A true challenge with real results.
The financial advantages of including FDM technology in the prototype lab are evident to McDonald. “Now we can refine our designs more before we start cutting metal, which is where the dollars start going up exponentially. He sees savings mount as more prototypes are made inhouse. “We have several divisions and each one has its own dedicated engineering staff that comes to our RP lab with modeling requests. Except for display items, almost everything that comes off the FDM machine is for functional evaluation.
That saves the company a lot of money. The cost of sending out work versus doing it in-house is easy to capture and we can justify owning the [Fortus]FDM system via reducing that cost alone. But the intangibles like timing issues, communication, and the value-added services are where we see the greatest benefits.
“At Medtronic - Sofamor Danek, cutting-edge medical technology takes new shape, thanks in part to FDM prototyping technology,” says rapid prototyping designer, David Freeman. “Forward-looking companies seek forward-thinking partners.”
A real solution.
“The tool we developed combines the two existing tools into a single unit,” says design engineer Richard Franks. “As the surgeon squeezes two handle pieces together, the ratchet tightens the screws.” The engineers produced a working polycarbonate ratchet strong enough to withstand testing on stainless steel set-screws and durable enough to survive an autoclave.

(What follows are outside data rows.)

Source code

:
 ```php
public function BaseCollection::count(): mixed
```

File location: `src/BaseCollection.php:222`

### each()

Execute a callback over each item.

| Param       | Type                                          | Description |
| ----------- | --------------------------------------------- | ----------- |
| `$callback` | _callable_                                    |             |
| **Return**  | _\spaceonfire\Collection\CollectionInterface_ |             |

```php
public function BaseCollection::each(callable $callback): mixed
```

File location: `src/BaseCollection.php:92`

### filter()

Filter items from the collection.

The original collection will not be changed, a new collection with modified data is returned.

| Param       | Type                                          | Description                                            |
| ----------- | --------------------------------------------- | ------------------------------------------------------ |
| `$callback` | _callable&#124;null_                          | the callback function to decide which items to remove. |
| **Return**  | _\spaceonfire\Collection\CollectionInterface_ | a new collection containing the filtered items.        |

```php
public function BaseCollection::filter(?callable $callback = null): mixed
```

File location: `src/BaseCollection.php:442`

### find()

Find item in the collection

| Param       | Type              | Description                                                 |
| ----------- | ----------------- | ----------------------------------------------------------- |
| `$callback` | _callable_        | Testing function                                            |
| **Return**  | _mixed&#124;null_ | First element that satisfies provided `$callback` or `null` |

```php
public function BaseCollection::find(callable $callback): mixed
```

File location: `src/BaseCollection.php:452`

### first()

In addition, says senior engineering manager Troy McDonald, “Surgeons are really rough on these prototypes while trying them out, so we have got to have tough material.FDM gave us the strength and durability we needed.” Medical technologists advancing surgical techniques appreciate the impact of FDM technology, according to McDonald.
“FDM turned out to be an important tool for us,” he says. “The benefits of functional prototypes extend to communication too,” he says, “Being able to use the rapid prototypes has really cut down on miscommunication.” After sending the counter-torque ratchet out to three hospitals, Sofamor Danek learned that the tool design could be improved by rotating its handle 90 degrees — information it might not have learned without working prototypes.